Märkische Allgemeine Zeitung, Gudrun Schneck
17. Juli 2010
 
Die Welt in Rangsdorf
Gudrun Schneck freut sich über die gegenwärtige Internationalität in Rangsdorf

Die Welt ist ein Dorf – in Rangsdorf ist dieser scherzhafte Spruch gegenwärtig ganz wörtlich zu verstehen. Da kann man unter Umständen auf der Seebadallee Australiern, Chinesen, Venezuelanern, Kuweitis, Polen, Amerikanern und auch Deutschen begegnen, die auf den ersten Blick gar nicht wie Deutsche aussehen.
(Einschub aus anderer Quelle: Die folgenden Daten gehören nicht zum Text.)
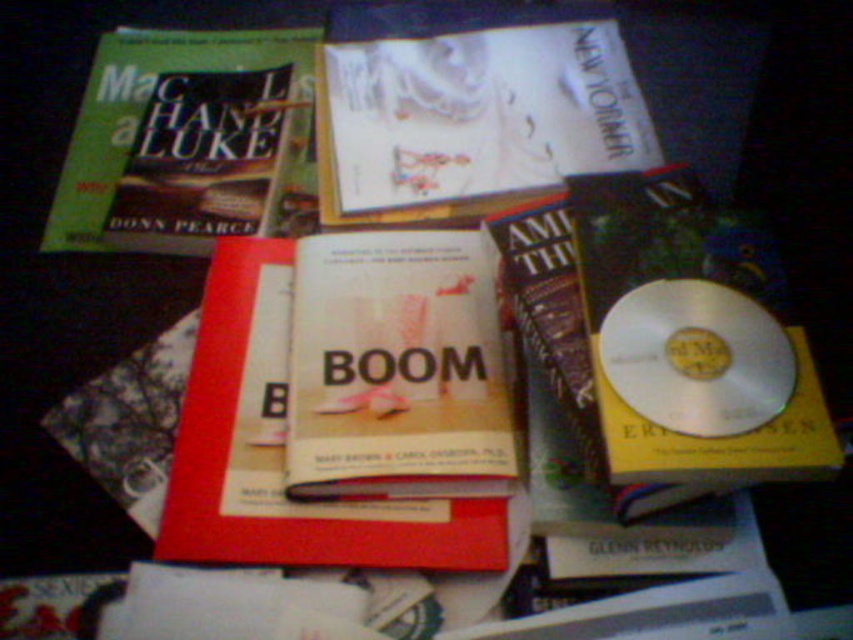
Question: Does white paper magazine at upper center appear on the left side of hardcover book at center?

Choices:
 (A) no
 (B) yes

Answer: (A)

Question: Estimate the real-world distances between objects in this image. Which object is closer to the silver metallic cd at right?

Choices:
 (A) hardcover book at center
 (B) white paper magazine at upper center

Answer: (A)

Question: Does white paper magazine at upper center appear on the right side of hardcover book at center?

Choices:
 (A) yes
 (B) no

Answer: (A)

Question: Which of the following is the closest to the observer?

Choices:
 (A) (544, 28)
 (B) (227, 336)

Answer: (B)

Question: Can you confirm if silver metallic cd at right is thinner than white paper magazine at upper center?

Choices:
 (A) no
 (B) yes

Answer: (B)

Question: Which point is closer to the camera?

Choices:
 (A) white paper magazine at upper center
 (B) silver metallic cd at right
 (C) green matte book at upper left
 (D) hardcover book at center

Answer: (B)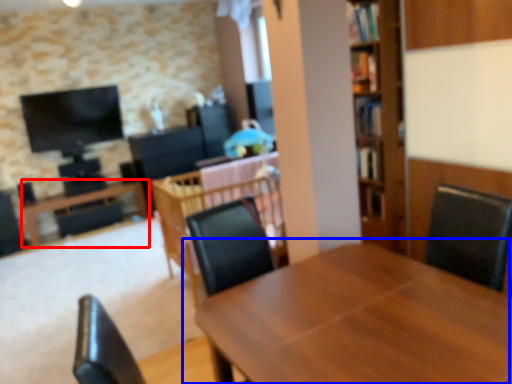
Question: Among these objects, which one is nearest to the camera, table (highlighted by a red box) or table (highlighted by a blue box)?

Choices:
 (A) table
 (B) table

Answer: (B)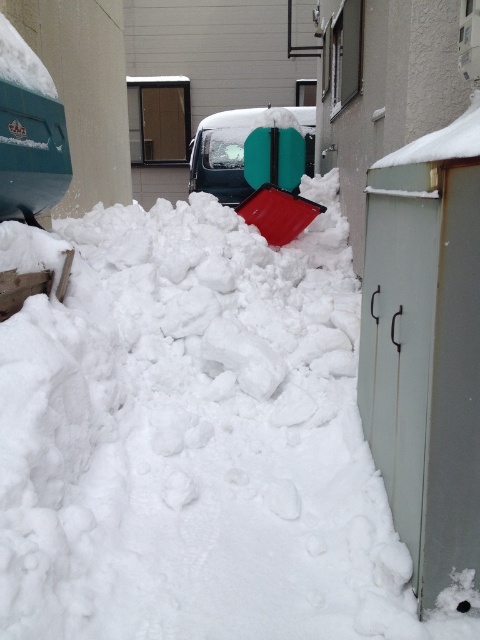
Does white fluffy snow at center come in front of green plastic shovel at center?

Yes, it is.

Who is more forward, (179, 340) or (245, 141)?

Point (179, 340)

At what (x,y) coordinates should I click in order to perform the action: click on white fluffy snow at center. Please return your answer as a coordinate pair (x, y). The width and height of the screenshot is (480, 640). Looking at the image, I should click on (192, 436).

Which is in front, point (4, 410) or point (303, 112)?

Point (4, 410)

Locate an element on the screen. The image size is (480, 640). white fluffy snow at center is located at coordinates (192, 436).

Is point (171, 468) in front of point (236, 195)?

Yes, point (171, 468) is closer to viewer.

This screenshot has width=480, height=640. Identify the location of white fluffy snow at center. (192, 436).

Who is shorter, green plastic shovel at center or green matte van at center?

With less height is green plastic shovel at center.

What do you see at coordinates (276, 177) in the screenshot? This screenshot has height=640, width=480. I see `green plastic shovel at center` at bounding box center [276, 177].

What do you see at coordinates (276, 177) in the screenshot? I see `green plastic shovel at center` at bounding box center [276, 177].

Identify the location of green plastic shovel at center. (276, 177).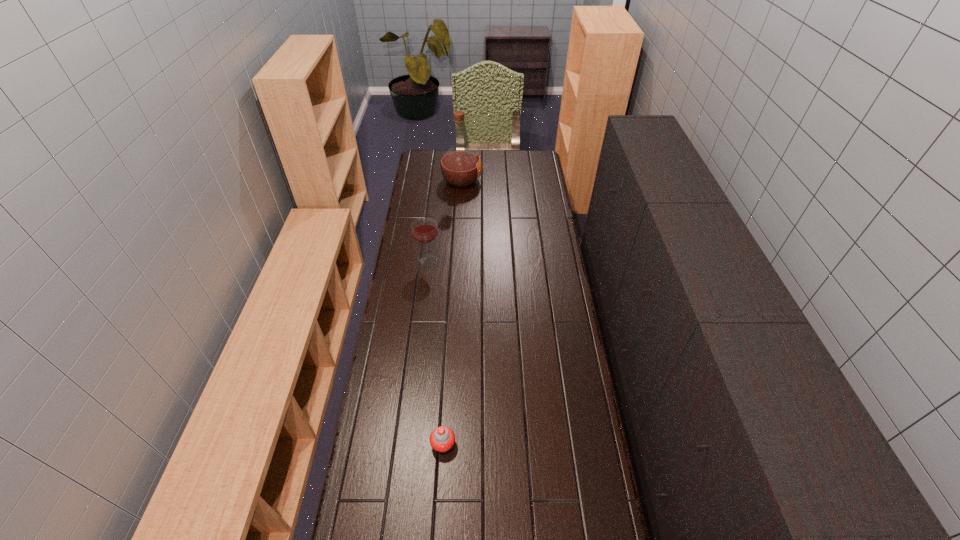
Where is `the farthest object`? Image resolution: width=960 pixels, height=540 pixels. the farthest object is located at coordinates 460,166.

This screenshot has width=960, height=540. I want to click on the tallest object, so click(460, 166).

You are a GUI agent. You are given a task and a screenshot of the screen. Output one action in this format:
    pyautogui.click(x=<x>, y=<y>)
    Task: Click on the second tallest object
    This screenshot has width=960, height=540.
    Given the screenshot: What is the action you would take?
    pyautogui.click(x=424, y=230)

Identify the location of the second nearest object. (424, 230).

This screenshot has width=960, height=540. Identify the location of cupcake. (442, 439).

In order to click on the nearest object in this screenshot , I will do `click(442, 439)`.

What are the coordinates of `blank space located 0.240m on the front label of the farthest object` in the screenshot? It's located at (525, 180).

Find the location of `free space located 0.160m on the front of the wineglass`. free space located 0.160m on the front of the wineglass is located at coordinates (424, 295).

Locate an element on the screen. The width and height of the screenshot is (960, 540). vacant space located on the back of the shortest object is located at coordinates (449, 345).

The image size is (960, 540). I want to click on object located in the far edge section of the desktop, so click(x=460, y=166).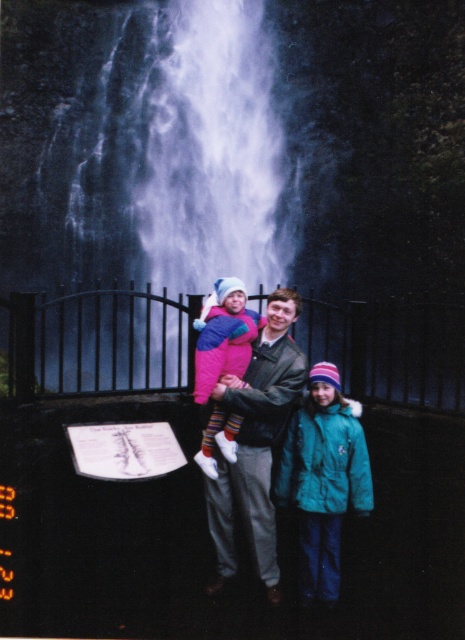
You are a photographer trying to capture the family in the image. You want to ensure the white frothy water at upper center and the matte pink jacket at center are both visible in your shot. Based on their positions, which object is closer to the left edge of the frame?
Rangsdorf darf stolz darauf sein, schon zum dritten Mal vom Goethe-Institut als Veranstaltungsort eines Sommer-Sprachkurses ausgewählt worden zu sein. Rangsdorf trägt aber auch Mitverantwortung dafür, mit welchem Deutschland-Bild die Gäste wieder in ihre Heimatländer reisen. Mehrere Rangsdorfer Familien haben sich schon bereit erklärt, zwei „Goethe-Kinder“ für einen Nachmittag nach Hause einzuladen und mit den eigenen Kindern spielen zu lassen. Es gab ein Fußballspiel mit Kindern aus den Horten „Lummerland“ und „Räuberhöhle“. Und Eric, der Brasilianer, bekam Hilfe beim Rangsdorfer Zahnarzt, weil ein Weisheitszahn drückt.

Wer weiß, vielleicht erinnern sich Athina aus Griechenland oder Fahad aus Kuweit später an eine gute Zeit in Rangsdorf und fassen beruflich in Deutschland Fuß. Deutschland braucht Einwanderer, wenn das Land wettbewerbsfähig bleiben will. Daran besteht unter Fachleuten kein Zweifel.